# DSL Connection keeps dropping. Lose of signal.



## ja5219 (Apr 1, 2006)

Hi, I have a 2Wire HomePortal 1700HW that I got brand new and have been using it for the past year. 

Recently I've been losing internet connection (DSL light goes off and then blinks)
Now.. I already called my ISP (AT&T) and they did say they were working on an outage here (That was a few days ago and according to them should have already been fixed)

All im asking is if someone could take a look at my stats to make sure my line may not be causing some of the issues. Everytime I use my house phone and listen to the dial tone I hear some "scratching" noises from time to time, I do have a DSL filter but im wondering if that is causing my internet to drop.

Lots of when I disconnect


> INF 2010/05/24 13:09:21 EST ppp: No response to 3 echo-requests
> INF 2010/05/24 13:09:21 EST ppp: Serial link appears to be disconnected.
> WRN 2010/05/24 13:09:23 EST adsl: adsl connection lost due to loss of frame
> INF 2010/05/24 13:09:23 EST adsl: adsl0: down (signal lost)
> ...


++ Stats



> DSL Down Up
> 
> 
> 
> ...



Thank you!


----------



## johnwill (Sep 26, 2002)

This pretty much has to be the modem, the interior wiring, or the ISP network. Since they recently had an issue, I'd vote for them as the top suspect. :smile:


----------



## ja5219 (Apr 1, 2006)

Thank you, sorry for not being able to respond. Yes actually during that constant drop I called and they said it was an outage. 
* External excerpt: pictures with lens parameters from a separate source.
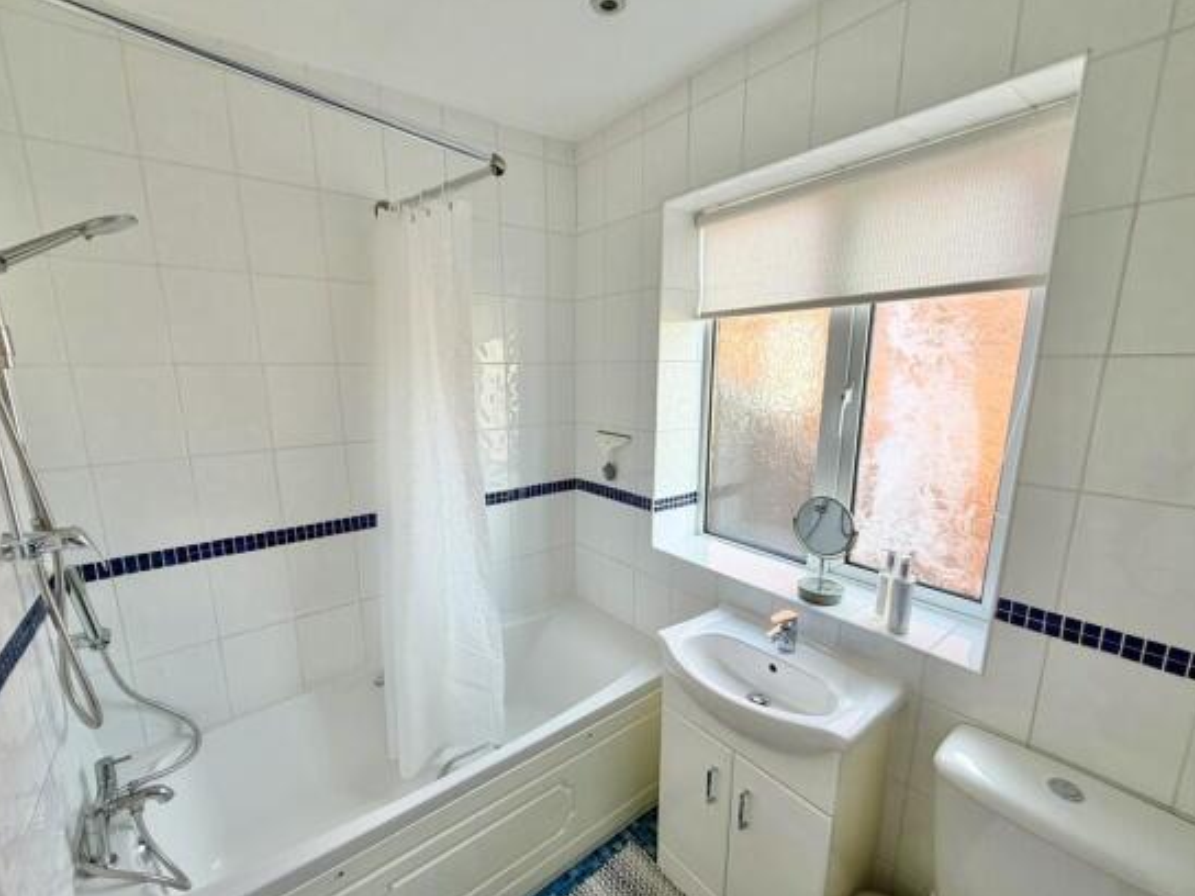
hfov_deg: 98.2
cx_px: 585
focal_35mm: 15
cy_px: 471
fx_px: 518
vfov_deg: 81.7
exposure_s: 1/121
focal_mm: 2.22
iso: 80
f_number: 2.2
Now the issue has come back, im beginning to think (although wish i was wrong) that its the modem. It seems like anytime I try and load something big "Videos,Pictures, Many pages at once) the internet connection drops.. I tried the same router Westell Model 328W and that only reconnected once in the 2 hours I tested it. 

Could it be the 2wire is more sensitive towards static/interferience on the line causing it to drop? Is there any additional stats i can provide from the 2wire modem that could help?


----------



## johnwill (Sep 26, 2002)

If one modem works much better than the other, you clearly have either a very touchy ISP connection or a bad device.

FWIW, you should be able to connect for days with no interruption, so if you're still dropping occasionally with the other modem, I'd say the ISP is the issue. It could be the interior wiring or filters as well.


----------